As per the said section, if a person receives any movable property without consideration or for inadequate consideration, and the difference between the fair market value (FMV) and actual consideration exceeds Rs. 50,000, such difference would be taxable as gift in the hands of the recipient. This includes the receipt of shares at a price below the adjusted book value of the shares of a company. It is well known that the market value of the shares can be below book value particularly in case the industry or company outlook is not encouraging.
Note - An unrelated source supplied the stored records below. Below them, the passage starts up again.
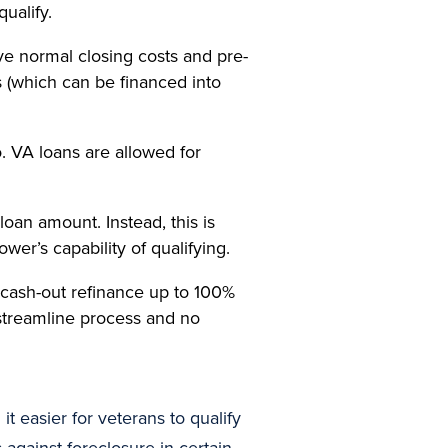
ualify.
e normal closing costs and pre-
s (which can be financed into
. VA loans are allowed for
an amount. Instead, this is
er’s capability of qualifying.
a cash-out refinance up to 100%
 streamline process and no
it easier for veterans to qualify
The objective of this provision was to avoid tax avoidance but this has hampered many genuine business transactions.

(b) Section 23(5) of the IT Act

Section 23(5) of the IT Act charges Notional Rent in the hands of the assessee holding Immovable property as stock-in-trade after the expiry of 2 years from the end of the financial year in which the construction was completed. Such unsold inventory could be due to certain inevitable reasons such as market conditions or the stamp duty valuation being higher than the prevailing market price.

Although such provisions are meant to be anti-abuse, several genuine business transactions are impacted adversely. Hence, in such cases, the provisions should be invoked only where the assessee is unable to establish the genuineness of the transactions.

6. Tax on Buy-back of shares under section 115QA be rationalised for listed companies

As per the provisions of section 115QA of the IT Act, while doing buy-back of shares, a domestic company is liable to pay tax on the distributed income (i.e. consideration paid by the company on buy-back as reduced by the amount received by the company at the time of issue of shares). These provisions were made applicable even to listed companies w.e.f. 5th July 2019.

Listed shares are transacted frequently and the shareholder transferring the said shares is liable to pay tax under the head capital gains on the value of appreciation each time a transfer takes place. Hence, the difference between the buy-back price and purchase price of such shares is the real income in the hands of the shareholder. However, buyback tax is levied on the entire difference between the buy-back price and the issue price which conveniently ignores the intermediary transactions and tax thereon paid by the shareholders who have transacted the shares between the date of issue and the date of buyback. Thus, this results into double taxation on the same income.

Hence, akin to tax on dividend, it is expected to delete section 115QA and section 10(34A) and tax the gain resulting on buyback directly in the hands of the respective shareholders whose shares are acquired under the buyback based on the buyback price and the cost of acquisition of shares for such shareholders.